Data records
..............................

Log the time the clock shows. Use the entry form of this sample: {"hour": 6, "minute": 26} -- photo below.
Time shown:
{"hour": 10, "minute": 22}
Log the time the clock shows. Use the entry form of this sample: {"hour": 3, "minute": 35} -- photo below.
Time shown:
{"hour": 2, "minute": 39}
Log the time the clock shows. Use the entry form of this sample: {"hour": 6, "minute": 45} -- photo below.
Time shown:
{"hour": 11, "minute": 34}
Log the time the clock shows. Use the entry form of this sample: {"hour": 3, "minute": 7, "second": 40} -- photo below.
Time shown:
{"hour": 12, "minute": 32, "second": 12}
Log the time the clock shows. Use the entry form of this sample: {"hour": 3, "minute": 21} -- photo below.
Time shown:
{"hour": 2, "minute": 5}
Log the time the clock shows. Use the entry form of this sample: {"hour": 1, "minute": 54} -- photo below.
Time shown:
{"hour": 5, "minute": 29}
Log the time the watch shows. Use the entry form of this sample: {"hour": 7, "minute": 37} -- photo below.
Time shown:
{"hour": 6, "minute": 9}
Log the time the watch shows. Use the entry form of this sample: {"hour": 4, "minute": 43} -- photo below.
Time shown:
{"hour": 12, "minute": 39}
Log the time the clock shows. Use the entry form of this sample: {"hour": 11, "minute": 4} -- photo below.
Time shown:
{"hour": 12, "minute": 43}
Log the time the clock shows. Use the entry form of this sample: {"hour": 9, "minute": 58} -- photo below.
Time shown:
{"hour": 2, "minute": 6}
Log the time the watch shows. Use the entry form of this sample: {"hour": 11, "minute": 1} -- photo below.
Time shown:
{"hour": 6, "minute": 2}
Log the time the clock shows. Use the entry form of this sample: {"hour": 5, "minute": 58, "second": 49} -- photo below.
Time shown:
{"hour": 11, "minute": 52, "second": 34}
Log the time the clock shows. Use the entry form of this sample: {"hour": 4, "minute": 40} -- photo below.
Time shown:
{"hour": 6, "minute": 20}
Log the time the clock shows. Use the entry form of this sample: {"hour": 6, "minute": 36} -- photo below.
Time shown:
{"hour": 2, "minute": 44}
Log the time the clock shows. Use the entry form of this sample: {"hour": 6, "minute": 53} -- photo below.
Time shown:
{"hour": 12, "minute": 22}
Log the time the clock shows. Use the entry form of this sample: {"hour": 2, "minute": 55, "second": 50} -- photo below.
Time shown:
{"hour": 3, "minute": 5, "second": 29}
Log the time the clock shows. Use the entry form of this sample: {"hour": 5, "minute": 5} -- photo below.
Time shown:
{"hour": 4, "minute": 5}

..............................

What is required -> Pick out each line of the listing above that contains the word "watch", and copy those lines in full. Case counts when matching.

Solution to this exercise ->
Log the time the watch shows. Use the entry form of this sample: {"hour": 7, "minute": 37} -- photo below.
Log the time the watch shows. Use the entry form of this sample: {"hour": 4, "minute": 43} -- photo below.
Log the time the watch shows. Use the entry form of this sample: {"hour": 11, "minute": 1} -- photo below.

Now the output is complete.